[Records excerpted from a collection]

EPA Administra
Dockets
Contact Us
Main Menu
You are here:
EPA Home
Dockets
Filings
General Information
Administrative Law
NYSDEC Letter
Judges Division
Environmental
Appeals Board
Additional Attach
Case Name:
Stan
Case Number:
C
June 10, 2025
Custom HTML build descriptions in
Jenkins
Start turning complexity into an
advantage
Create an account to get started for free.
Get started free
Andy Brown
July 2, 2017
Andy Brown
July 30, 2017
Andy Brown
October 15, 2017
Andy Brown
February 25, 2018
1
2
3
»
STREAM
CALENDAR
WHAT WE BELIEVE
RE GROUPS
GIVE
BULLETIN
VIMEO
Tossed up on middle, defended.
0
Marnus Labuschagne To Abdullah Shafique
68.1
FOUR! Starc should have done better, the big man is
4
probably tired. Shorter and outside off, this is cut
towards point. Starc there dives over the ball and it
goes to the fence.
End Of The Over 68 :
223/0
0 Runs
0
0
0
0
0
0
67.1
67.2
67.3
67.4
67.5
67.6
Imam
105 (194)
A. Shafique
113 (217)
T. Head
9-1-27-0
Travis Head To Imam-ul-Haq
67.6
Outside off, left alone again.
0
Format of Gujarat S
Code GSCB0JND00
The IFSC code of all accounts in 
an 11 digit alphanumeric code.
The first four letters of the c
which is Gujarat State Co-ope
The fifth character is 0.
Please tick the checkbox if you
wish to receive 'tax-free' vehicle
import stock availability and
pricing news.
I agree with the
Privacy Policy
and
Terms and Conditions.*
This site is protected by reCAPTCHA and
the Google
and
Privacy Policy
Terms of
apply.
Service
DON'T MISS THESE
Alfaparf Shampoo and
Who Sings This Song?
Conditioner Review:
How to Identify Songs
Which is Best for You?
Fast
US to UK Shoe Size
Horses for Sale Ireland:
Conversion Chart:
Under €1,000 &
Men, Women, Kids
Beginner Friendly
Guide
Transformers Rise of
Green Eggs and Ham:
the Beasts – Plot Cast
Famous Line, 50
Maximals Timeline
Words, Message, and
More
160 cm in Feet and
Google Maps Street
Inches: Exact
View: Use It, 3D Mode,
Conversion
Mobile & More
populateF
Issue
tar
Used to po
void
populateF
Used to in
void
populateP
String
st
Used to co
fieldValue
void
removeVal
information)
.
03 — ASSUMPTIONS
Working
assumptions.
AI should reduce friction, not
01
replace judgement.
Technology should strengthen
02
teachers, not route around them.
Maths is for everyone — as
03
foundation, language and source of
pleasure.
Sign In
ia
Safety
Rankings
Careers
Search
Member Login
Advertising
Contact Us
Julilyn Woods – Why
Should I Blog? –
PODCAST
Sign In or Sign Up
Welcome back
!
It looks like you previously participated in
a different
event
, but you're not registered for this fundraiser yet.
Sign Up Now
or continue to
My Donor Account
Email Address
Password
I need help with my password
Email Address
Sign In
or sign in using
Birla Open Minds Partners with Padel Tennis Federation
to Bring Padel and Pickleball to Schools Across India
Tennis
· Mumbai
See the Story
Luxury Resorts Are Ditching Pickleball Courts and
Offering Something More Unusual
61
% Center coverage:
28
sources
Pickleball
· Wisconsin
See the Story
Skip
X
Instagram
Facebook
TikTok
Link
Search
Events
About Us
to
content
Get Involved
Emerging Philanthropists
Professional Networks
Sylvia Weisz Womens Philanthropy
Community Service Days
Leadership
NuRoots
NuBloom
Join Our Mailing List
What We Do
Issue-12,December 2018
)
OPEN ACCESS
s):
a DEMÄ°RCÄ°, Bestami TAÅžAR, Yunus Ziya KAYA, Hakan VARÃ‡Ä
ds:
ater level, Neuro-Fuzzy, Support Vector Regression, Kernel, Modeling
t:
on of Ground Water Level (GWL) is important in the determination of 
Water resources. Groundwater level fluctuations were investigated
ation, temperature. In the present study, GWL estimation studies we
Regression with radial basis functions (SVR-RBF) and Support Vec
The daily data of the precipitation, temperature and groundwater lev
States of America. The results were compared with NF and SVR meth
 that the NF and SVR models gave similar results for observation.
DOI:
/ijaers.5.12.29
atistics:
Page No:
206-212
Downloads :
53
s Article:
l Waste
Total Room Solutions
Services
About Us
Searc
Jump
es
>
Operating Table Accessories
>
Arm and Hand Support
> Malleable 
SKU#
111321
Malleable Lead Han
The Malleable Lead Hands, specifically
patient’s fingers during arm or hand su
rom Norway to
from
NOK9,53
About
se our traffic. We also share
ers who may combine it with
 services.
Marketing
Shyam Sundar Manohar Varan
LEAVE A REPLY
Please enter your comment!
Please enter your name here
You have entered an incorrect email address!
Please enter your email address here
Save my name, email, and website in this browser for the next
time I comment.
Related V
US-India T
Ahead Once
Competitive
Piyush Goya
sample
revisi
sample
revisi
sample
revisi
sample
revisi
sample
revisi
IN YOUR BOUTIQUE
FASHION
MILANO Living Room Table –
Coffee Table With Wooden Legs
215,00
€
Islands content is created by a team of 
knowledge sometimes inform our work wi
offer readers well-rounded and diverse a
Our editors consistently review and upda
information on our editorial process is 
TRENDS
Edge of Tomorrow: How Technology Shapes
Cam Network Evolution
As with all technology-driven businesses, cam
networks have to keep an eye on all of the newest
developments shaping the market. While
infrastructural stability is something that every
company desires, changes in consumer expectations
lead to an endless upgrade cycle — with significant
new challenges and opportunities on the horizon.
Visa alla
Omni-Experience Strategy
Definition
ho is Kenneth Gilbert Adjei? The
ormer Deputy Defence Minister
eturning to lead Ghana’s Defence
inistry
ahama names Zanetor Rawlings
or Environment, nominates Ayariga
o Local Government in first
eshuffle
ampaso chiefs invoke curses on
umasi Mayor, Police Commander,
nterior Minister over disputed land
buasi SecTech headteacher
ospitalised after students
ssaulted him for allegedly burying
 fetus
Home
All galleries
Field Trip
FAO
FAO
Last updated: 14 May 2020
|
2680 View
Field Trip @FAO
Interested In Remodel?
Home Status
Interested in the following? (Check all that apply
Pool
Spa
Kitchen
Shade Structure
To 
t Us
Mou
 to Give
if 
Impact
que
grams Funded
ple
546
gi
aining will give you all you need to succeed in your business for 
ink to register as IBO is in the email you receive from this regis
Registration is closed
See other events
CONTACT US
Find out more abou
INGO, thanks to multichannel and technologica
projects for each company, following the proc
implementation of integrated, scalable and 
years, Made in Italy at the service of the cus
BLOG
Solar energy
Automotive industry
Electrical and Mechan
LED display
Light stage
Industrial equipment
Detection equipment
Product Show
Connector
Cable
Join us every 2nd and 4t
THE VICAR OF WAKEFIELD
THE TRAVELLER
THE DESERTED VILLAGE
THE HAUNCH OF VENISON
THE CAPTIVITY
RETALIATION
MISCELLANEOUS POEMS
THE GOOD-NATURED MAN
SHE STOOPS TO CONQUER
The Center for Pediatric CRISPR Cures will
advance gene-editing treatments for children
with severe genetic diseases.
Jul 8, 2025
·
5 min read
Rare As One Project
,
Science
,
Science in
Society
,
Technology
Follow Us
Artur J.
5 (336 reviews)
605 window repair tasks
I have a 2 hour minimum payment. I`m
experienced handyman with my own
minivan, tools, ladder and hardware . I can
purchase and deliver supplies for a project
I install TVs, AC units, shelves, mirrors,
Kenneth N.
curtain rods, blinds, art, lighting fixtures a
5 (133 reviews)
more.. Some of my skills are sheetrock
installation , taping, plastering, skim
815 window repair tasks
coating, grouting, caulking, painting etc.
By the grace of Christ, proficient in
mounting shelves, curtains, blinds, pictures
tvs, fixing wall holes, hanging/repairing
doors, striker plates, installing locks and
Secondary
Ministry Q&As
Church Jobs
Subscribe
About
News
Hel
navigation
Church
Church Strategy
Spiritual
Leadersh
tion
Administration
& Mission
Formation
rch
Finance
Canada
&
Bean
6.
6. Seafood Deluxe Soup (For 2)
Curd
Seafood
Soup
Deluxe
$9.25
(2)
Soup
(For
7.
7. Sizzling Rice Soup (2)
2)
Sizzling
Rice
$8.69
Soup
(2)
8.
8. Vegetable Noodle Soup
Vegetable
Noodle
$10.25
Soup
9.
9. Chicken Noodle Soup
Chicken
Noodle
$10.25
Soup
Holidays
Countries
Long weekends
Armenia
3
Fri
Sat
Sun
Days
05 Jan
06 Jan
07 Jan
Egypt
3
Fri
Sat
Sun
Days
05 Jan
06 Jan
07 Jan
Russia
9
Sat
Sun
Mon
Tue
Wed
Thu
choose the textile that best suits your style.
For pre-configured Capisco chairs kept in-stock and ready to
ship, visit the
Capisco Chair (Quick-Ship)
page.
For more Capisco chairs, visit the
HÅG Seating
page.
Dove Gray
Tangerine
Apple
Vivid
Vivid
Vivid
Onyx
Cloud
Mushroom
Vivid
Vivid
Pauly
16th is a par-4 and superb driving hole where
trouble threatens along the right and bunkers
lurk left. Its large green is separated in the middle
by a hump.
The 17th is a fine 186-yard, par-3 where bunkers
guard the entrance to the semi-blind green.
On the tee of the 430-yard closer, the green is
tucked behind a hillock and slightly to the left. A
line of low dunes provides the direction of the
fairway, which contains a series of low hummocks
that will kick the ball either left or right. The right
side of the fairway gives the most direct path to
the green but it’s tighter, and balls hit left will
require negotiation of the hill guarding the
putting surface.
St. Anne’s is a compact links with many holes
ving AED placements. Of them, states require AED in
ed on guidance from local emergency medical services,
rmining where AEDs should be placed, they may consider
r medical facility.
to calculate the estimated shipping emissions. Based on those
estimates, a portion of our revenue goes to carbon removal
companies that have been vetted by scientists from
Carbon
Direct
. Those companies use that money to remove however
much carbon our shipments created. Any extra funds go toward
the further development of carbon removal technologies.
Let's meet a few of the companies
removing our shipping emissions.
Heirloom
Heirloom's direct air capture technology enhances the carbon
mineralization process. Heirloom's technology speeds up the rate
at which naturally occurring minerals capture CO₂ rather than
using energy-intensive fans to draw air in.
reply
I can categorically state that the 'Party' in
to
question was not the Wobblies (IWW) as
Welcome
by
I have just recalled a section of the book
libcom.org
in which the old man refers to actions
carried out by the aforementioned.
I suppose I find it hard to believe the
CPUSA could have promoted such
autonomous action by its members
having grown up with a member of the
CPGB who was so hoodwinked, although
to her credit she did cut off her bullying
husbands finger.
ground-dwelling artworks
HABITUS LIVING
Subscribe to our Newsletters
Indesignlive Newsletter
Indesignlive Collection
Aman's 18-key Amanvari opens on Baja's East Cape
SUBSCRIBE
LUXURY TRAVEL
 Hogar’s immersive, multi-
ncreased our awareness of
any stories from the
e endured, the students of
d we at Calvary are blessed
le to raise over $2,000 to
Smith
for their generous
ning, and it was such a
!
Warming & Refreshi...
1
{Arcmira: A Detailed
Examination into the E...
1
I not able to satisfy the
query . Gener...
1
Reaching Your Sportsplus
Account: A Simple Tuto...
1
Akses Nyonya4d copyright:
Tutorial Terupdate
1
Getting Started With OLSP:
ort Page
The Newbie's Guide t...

Goal of the exercise:
Take the lines above from the first through the one containing "Marnus Labuschagne To Abdullah Shafique" and reproduce them exactly; include nothing else.

Result for this exercise:
EPA Administra
Dockets
Contact Us
Main Menu
You are here:
EPA Home
Dockets
Filings
General Information
Administrative Law
NYSDEC Letter
Judges Division
Environmental
Appeals Board
Additional Attach
Case Name:
Stan
Case Number:
C
June 10, 2025
Custom HTML build descriptions in
Jenkins
Start turning complexity into an
advantage
Create an account to get started for free.
Get started free
Andy Brown
July 2, 2017
Andy Brown
July 30, 2017
Andy Brown
October 15, 2017
Andy Brown
February 25, 2018
1
2
3
»
STREAM
CALENDAR
WHAT WE BELIEVE
RE GROUPS
GIVE
BULLETIN
VIMEO
Tossed up on middle, defended.
0
Marnus Labuschagne To Abdullah Shafique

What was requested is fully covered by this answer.